WHAT YOU ARE ASKED TO DO:
Print the entire listing below word for word, excluding its pictures.

DATA SHOWN:
• • • • • • •

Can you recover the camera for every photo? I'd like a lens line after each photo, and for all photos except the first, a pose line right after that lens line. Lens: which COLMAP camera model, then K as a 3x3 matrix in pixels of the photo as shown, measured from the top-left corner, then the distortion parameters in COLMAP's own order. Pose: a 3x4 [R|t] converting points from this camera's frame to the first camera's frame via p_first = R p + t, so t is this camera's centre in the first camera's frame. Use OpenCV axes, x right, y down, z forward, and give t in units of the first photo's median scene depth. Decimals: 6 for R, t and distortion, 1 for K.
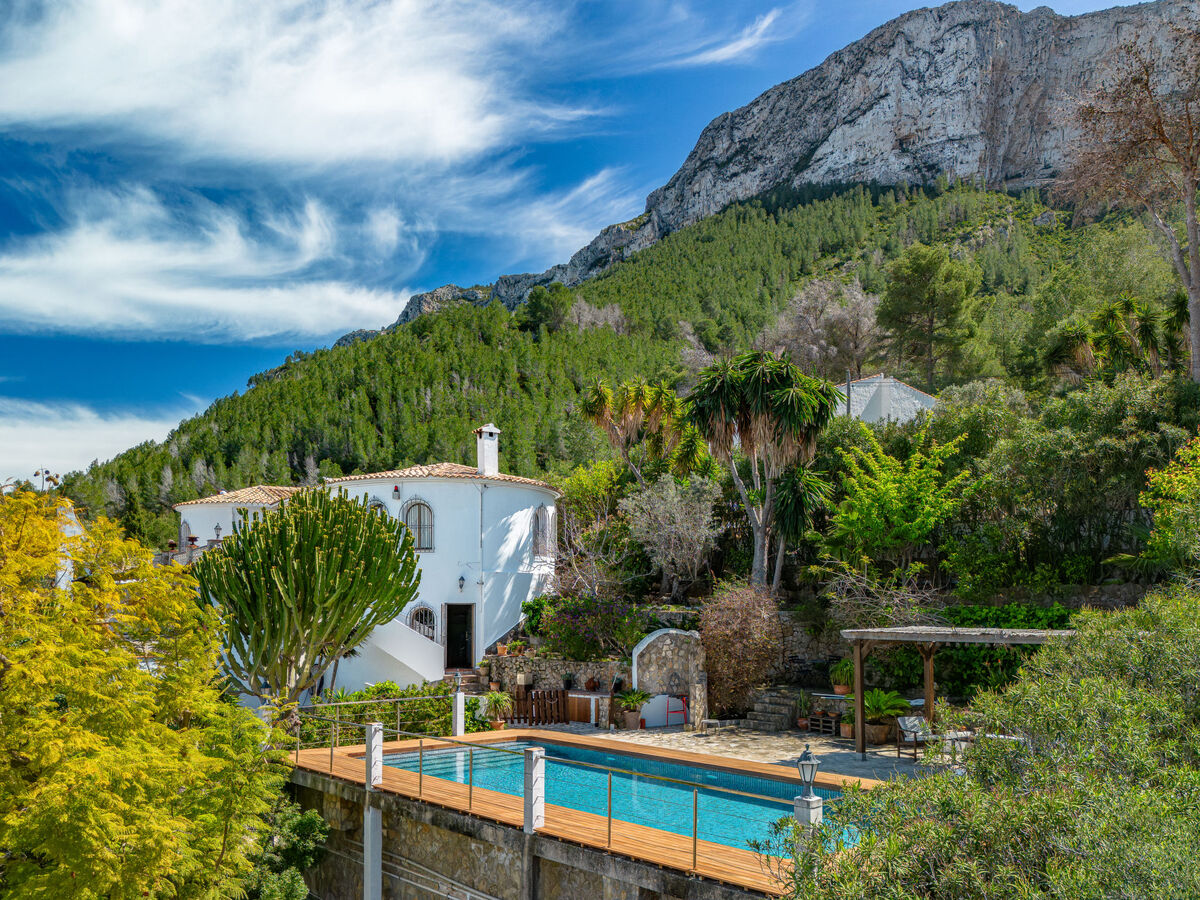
lens RADIAL K [[910.7, 0, 562.8], [0, 910.7, 621.0], [0, 0, 1]] dist [0.067892, -0.085824]
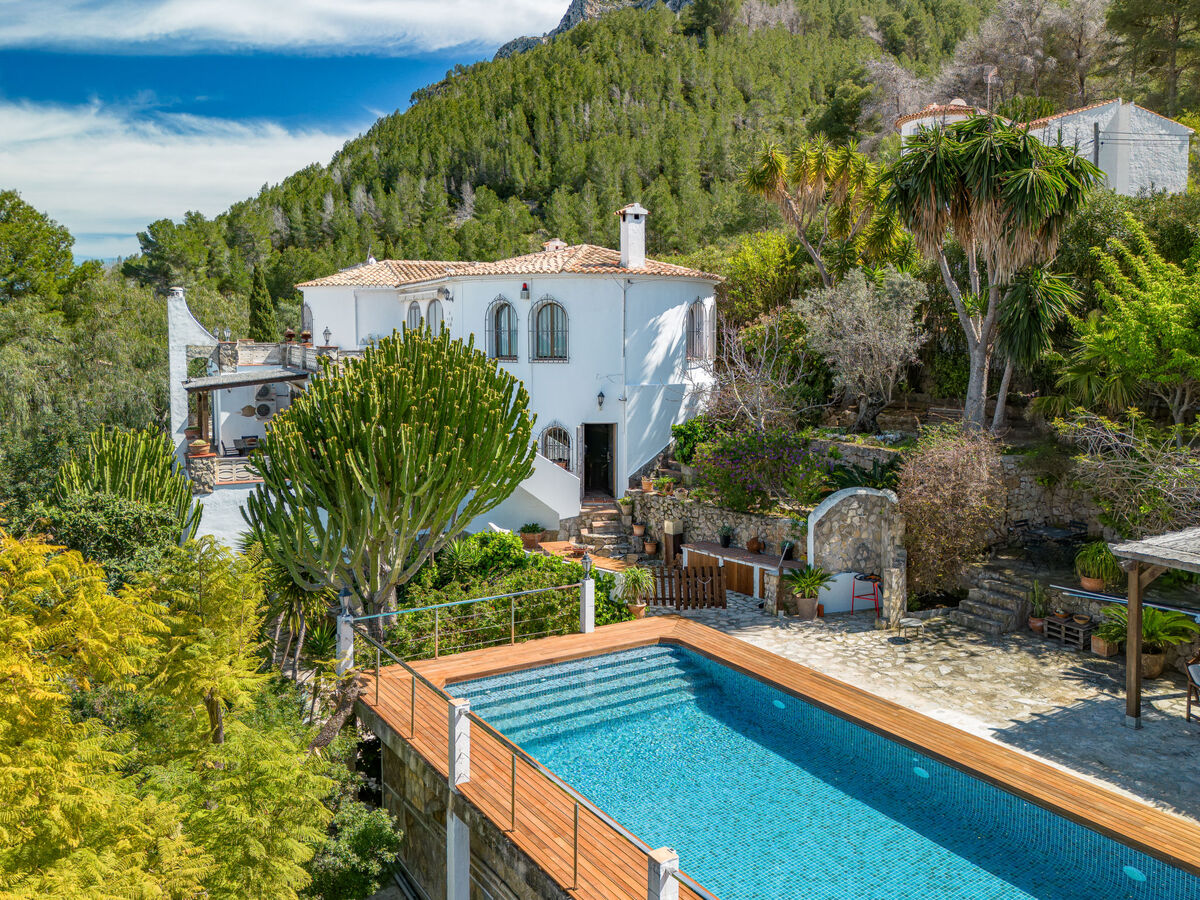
lens RADIAL K [[925.1, 0, 602.7], [0, 925.1, 408.7], [0, 0, 1]] dist [0.068685, -0.094667]
pose [[0.991047, 0.010288, -0.133120, 0.004919], [0.000311, 0.996847, 0.079352, -0.102065], [0.133517, -0.078683, 0.987918, 0.154610]]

• • • • • • •

OUTPUT FOR THIS TASK:
Can you recover the camera for every photo? I'd like a lens line after each photo, and for all photos except the first, a pose line right after that lens line. Lens: which COLMAP camera model, then K as a 3x3 matrix in pixels of the photo as shown, measured from the top-left corner, then the distortion parameters in COLMAP's own order. Pose: a 3x4 [R|t] converting points from this camera's frame to the first camera's frame via p_first = R p + t, so t is this camera's centre in the first camera's frame. Use OpenCV axes, x right, y down, z forward, and give t in units of the first photo's median scene depth. Decimals: 6 for R, t and distortion, 1 for K.
lens RADIAL K [[910.7, 0, 562.8], [0, 910.7, 621.0], [0, 0, 1]] dist [0.067892, -0.085824]
lens RADIAL K [[925.1, 0, 602.7], [0, 925.1, 408.7], [0, 0, 1]] dist [0.068685, -0.094667]
pose [[0.991047, 0.010288, -0.133120, 0.004919], [0.000311, 0.996847, 0.079352, -0.102065], [0.133517, -0.078683, 0.987918, 0.154610]]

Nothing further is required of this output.